### ACTION ITEM
Repeat the records exactly, with one exception: no images.

### DATA FOR THIS TASK
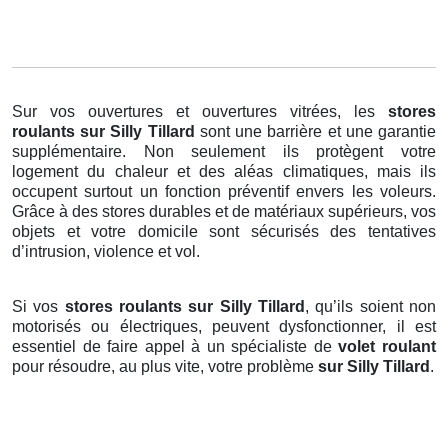
Sur vos ouvertures et ouvertures vitrées, les
stores
roulants
sur Silly Tillard
sont une barrière et une garantie
supplémentaire. Non seulement ils protègent votre
logement du chaleur et des aléas climatiques, mais ils
occupent surtout un fonction préventif envers les voleurs.
Grâce à des stores durables et de matériaux supérieurs, vos
objets et votre domicile sont sécurisés des tentatives
d’intrusion, violence et vol.
Si vos
stores roulants sur Silly Tillard
, qu’ils soient non
motorisés ou électriques, peuvent dysfonctionner, il est
essentiel de faire appel à un spécialiste de
volet roulant
pour résoudre, au plus vite, votre problème
sur Silly Tillard
.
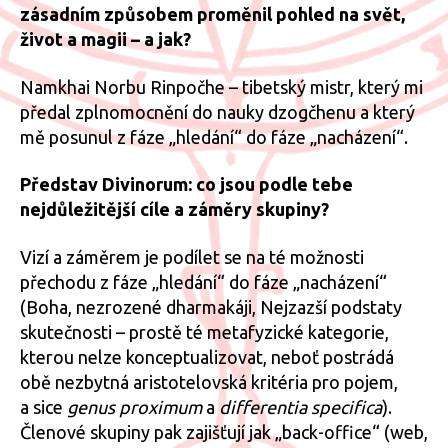
zásadním způsobem proměnil pohled na svět,
život a magii – a jak?
Namkhai Norbu Rinpočhe – tibetský mistr, který mi
předal zplnomocnění do nauky dzogčhenu a který
mě posunul z fáze „hledání“ do fáze „nacházení“.
Představ Divinorum: co jsou podle tebe
nejdůležitější cíle a záměry skupiny?
Vizí a záměrem je podílet se na té možnosti
přechodu z fáze „hledání“ do fáze „nacházení“
(Boha, nezrozené dharmakáji, Nejzazší podstaty
skutečnosti – prostě té metafyzické kategorie,
kterou nelze konceptualizovat, neboť postrádá
obě nezbytná aristotelovská kritéria pro pojem,
a sice
genus proximum
a
differentia specifica
).
Členové skupiny pak zajišťují jak „back-office“ (web,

### WRITTEN RESPONSE
Sur vos ouvertures et ouvertures vitrées, les
stores
roulants
sur Silly Tillard
sont une barrière et une garantie
supplémentaire. Non seulement ils protègent votre
logement du chaleur et des aléas climatiques, mais ils
occupent surtout un fonction préventif envers les voleurs.
Grâce à des stores durables et de matériaux supérieurs, vos
objets et votre domicile sont sécurisés des tentatives
d’intrusion, violence et vol.
Si vos
stores roulants sur Silly Tillard
, qu’ils soient non
motorisés ou électriques, peuvent dysfonctionner, il est
essentiel de faire appel à un spécialiste de
volet roulant
pour résoudre, au plus vite, votre problème
sur Silly Tillard
.
zásadním způsobem proměnil pohled na svět,
život a magii – a jak?
Namkhai Norbu Rinpočhe – tibetský mistr, který mi
předal zplnomocnění do nauky dzogčhenu a který
mě posunul z fáze „hledání“ do fáze „nacházení“.
Představ Divinorum: co jsou podle tebe
nejdůležitější cíle a záměry skupiny?
Vizí a záměrem je podílet se na té možnosti
přechodu z fáze „hledání“ do fáze „nacházení“
(Boha, nezrozené dharmakáji, Nejzazší podstaty
skutečnosti – prostě té metafyzické kategorie,
kterou nelze konceptualizovat, neboť postrádá
obě nezbytná aristotelovská kritéria pro pojem,
a sice
genus proximum
a
differentia specifica
).
Členové skupiny pak zajišťují jak „back-office“ (web,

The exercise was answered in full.